I then started to use clicker training with my horses. Anything that can work so well with cats has to be good for horses. I often recommend that people practice training their cats before trying clicker training with horses.
When I got my dog, Maggie, I used clicker training with her. She was such a very bad dog in the beginning, that without clicker, I probably would have sent her out to live with the coyotes. Clicker training was the only way I could reach her. She was a rescue dog, so I have no idea how she began her life. I do know where she was found, though. Years later, I figured out why she may have been so clueless to everything--she came from a neighborhood that had a lot of Puerto Ricans. I think I may have been talking the wrong language, and she was just very confused.

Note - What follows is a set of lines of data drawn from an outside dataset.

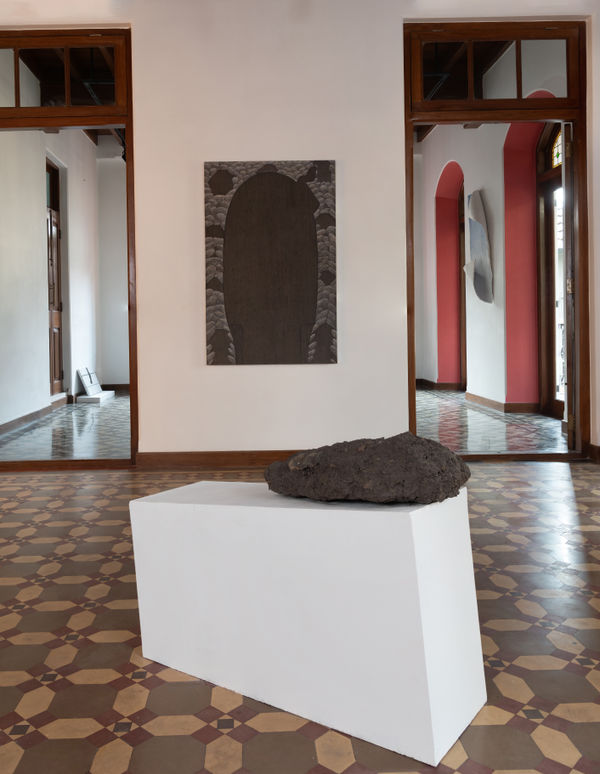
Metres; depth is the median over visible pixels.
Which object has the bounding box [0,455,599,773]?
tiled floor
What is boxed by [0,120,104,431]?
left room wall
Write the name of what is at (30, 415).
baseboard
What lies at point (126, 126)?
left door frame
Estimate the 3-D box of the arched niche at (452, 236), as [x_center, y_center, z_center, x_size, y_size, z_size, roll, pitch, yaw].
[2.726,-0.874,10.046,0.347,3.272,1.130,-1,1,0]
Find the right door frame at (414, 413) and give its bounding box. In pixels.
[405,19,590,461]
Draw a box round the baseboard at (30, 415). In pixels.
[0,397,66,437]
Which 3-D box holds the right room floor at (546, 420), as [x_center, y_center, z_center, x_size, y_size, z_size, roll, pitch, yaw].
[1.878,0.879,7.766,2.353,0.156,4.389,-1,1,0]
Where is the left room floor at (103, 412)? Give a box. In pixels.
[0,393,131,460]
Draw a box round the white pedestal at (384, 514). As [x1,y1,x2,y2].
[130,481,485,769]
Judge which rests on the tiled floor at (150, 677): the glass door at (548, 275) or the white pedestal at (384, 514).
the white pedestal at (384, 514)
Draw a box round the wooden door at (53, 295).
[45,160,64,394]
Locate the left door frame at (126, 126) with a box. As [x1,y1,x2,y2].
[0,20,138,467]
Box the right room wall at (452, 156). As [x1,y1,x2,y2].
[417,49,568,418]
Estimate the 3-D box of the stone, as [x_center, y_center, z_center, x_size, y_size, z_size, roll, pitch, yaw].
[0.252,0.328,1.821,0.526,0.180,0.391,0,1,34]
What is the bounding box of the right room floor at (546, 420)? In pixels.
[415,388,567,452]
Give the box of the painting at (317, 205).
[203,160,336,365]
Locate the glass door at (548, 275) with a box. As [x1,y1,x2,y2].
[534,120,565,420]
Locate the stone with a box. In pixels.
[265,433,469,504]
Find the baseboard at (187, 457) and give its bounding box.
[134,450,302,467]
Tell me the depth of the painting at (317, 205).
4.82 m
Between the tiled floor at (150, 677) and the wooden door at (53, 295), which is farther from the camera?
the wooden door at (53, 295)
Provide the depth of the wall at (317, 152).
4.86 m
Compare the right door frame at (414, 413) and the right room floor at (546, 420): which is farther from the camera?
the right room floor at (546, 420)
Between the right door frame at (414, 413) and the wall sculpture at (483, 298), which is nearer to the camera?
the right door frame at (414, 413)
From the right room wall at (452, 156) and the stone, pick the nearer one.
the stone
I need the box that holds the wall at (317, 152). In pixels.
[1,0,599,468]
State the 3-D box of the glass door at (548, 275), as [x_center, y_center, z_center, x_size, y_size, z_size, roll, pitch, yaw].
[2.993,-0.726,6.865,0.197,3.133,1.395,-1,1,0]
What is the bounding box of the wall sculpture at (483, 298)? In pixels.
[464,190,492,304]
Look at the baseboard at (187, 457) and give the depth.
4.78 m
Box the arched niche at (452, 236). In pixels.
[434,160,465,387]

She must have come from a Spanish-speaking household.
She learned the language of clicker very quickly.
The problem was that when I would try to play it with Thunder, she wanted to be involved. If I put her outside, she would just bark at the door. I tried to do it with both at the same time, but Thunder kept getting distracted by Maggie. Eventually, I gave up. There were a lot of other games that Thunder liked to play that Maggie didn't.

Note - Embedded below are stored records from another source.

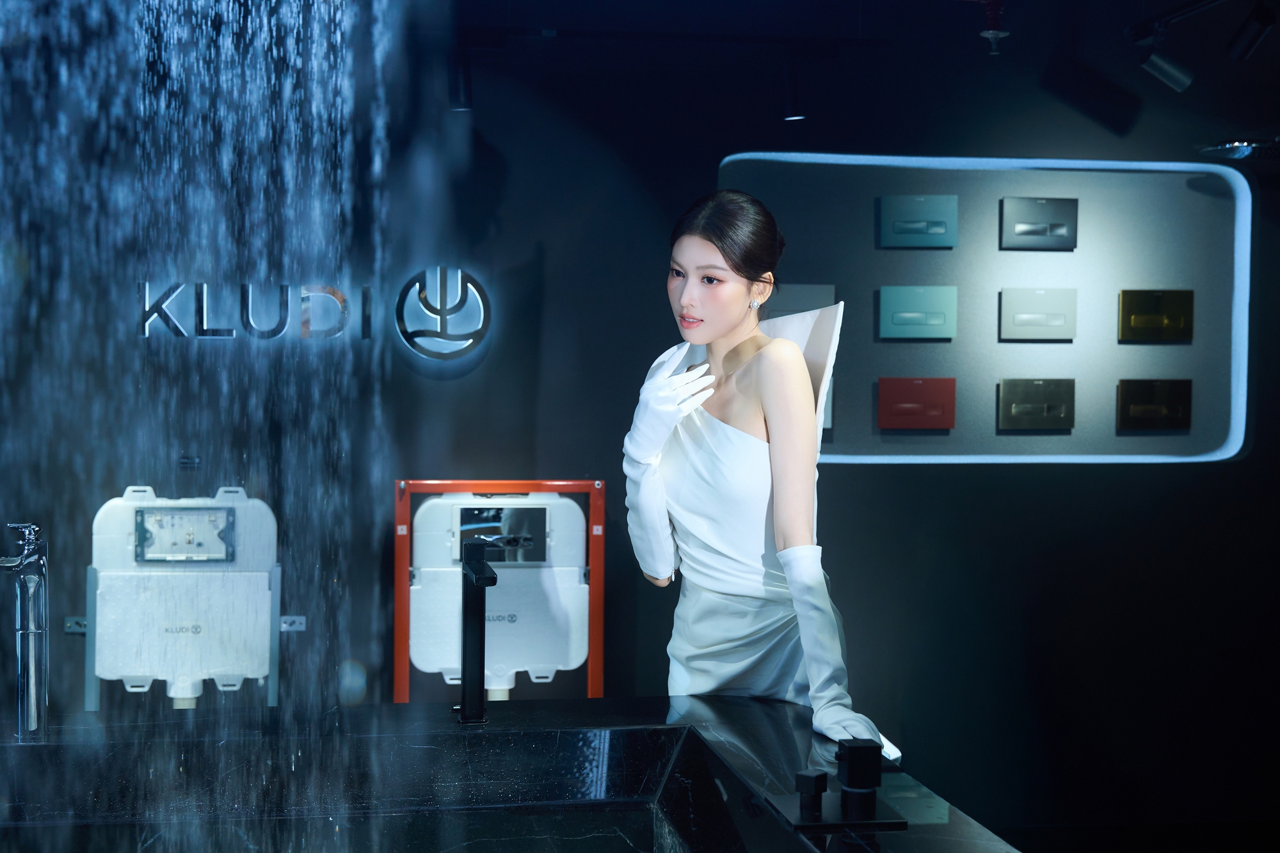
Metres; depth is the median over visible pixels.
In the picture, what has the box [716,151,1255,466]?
display panel
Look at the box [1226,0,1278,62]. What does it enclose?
spotlight
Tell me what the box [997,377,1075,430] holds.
flush plate
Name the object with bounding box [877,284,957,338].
flush plate
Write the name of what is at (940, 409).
flush plate
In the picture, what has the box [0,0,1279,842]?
wall
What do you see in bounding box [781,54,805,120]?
spotlight
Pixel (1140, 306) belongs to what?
flush plate
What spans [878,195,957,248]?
flush plate
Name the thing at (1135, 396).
flush plate
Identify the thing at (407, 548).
frame
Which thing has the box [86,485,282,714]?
unit
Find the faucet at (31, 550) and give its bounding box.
[0,520,50,744]
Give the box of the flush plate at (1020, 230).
[999,196,1079,250]
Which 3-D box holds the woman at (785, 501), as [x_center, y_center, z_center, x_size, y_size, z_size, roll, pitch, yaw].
[0.200,0.443,3.006,0.464,1.665,0.966,0,2,-8]
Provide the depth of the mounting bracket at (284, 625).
4.58 m
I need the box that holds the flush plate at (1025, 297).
[998,287,1077,339]
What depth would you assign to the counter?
2.52 m
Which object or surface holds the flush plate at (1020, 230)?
attached to the display panel at (1241, 247)
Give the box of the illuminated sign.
[139,271,489,355]
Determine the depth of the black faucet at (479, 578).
2.67 m
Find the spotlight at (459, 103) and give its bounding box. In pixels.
[448,46,472,110]
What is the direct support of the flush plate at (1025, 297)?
attached to the display panel at (1241, 247)
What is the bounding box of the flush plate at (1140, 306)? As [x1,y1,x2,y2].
[1117,288,1194,341]
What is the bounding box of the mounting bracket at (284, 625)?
[279,615,306,631]
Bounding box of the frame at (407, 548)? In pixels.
[392,480,606,705]
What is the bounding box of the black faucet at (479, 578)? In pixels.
[455,536,497,723]
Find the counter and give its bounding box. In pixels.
[0,696,1024,852]
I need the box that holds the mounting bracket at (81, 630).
[64,615,86,633]
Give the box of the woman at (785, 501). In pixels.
[621,188,906,766]
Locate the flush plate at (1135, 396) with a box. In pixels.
[1116,378,1192,430]
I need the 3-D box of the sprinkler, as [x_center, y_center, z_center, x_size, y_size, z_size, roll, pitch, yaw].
[1.038,-1.207,4.600,0.116,0.232,0.129,0,2,-8]
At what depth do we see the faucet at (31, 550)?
2.43 m
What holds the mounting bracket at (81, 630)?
attached to the wall
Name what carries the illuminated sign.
attached to the wall
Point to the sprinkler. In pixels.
(992, 36)
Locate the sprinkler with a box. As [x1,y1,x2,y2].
[979,0,1009,55]
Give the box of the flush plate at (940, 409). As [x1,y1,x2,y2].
[876,375,957,428]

Fast forward many years later, I remembered how much Thunder seemed to like to play clicker. He was going through a phase where he wanted to spend a lot of time upstairs where Maggie isn't allowed to go. Maggie doesn't hear as well as she used to, so I thought that maybe we could play up there.
I use a tongue click with Maggie; just like I do with the horses. I lost my real clicker long ago. I asked my sister if she had an extra one, and she gave it to me.
I got out Thunder's old target toy with a handful of treats, and I was ready to go. He touched the target, I clicked--and he got scared of the sound! This never happened before! I quit and went back to the drawing board. I decided to try and muffle the sound of the clicker in a sock. It didn't work. He was still getting startled by it.
A few days later, I read online that some cats are afraid of the sound, and they recommended using the clicker from a ballpoint pen. Thunder was downstairs when I tried it, but since the click was so quiet, Maggie couldn't hear it!
It worked. I started some simple targeting--and Thunder burst out into purrs! He never used to purr during our clicker sessions in the past.
We practiced every day for about a week. I gradually added in more and more of his old tricks. He was sitting up, doing slow spins, going through his hoop and his tunnel, jumping over his tunnel and going from box to box. Each time, he would purr the whole time--talk about positive reinforcement for humans--I'll do anything to make him purr--the greatest sound in the world.
One morning, he was sitting in the area of the living room that we use for our clicking, and he started to roll around to get my attention. I went to see him and told him how cute he was and walked away. I was watching him. He started going from box to box. I thought it probably meant nothing. Maggie went to see him, and he pounced her, turned around and jumped his tunnel. He ran about, came back, pounced Maggie again and ran through his tunnel.
It wasn't my imagination. Other than the Maggie part, he was doing the tricks we were had been practicing. I grabbed his target toy, the pen and a handful a treats--and he burst into purrs. He got his way. How could I resist? We played a session of clicker.
The following morning, I had a few minutes before I had to leave the house so I went to talk to him in the living room. He got up and went through his tunnel. I went to get his treats, the pen and his target. He burst into purrs. He now has me completely trained.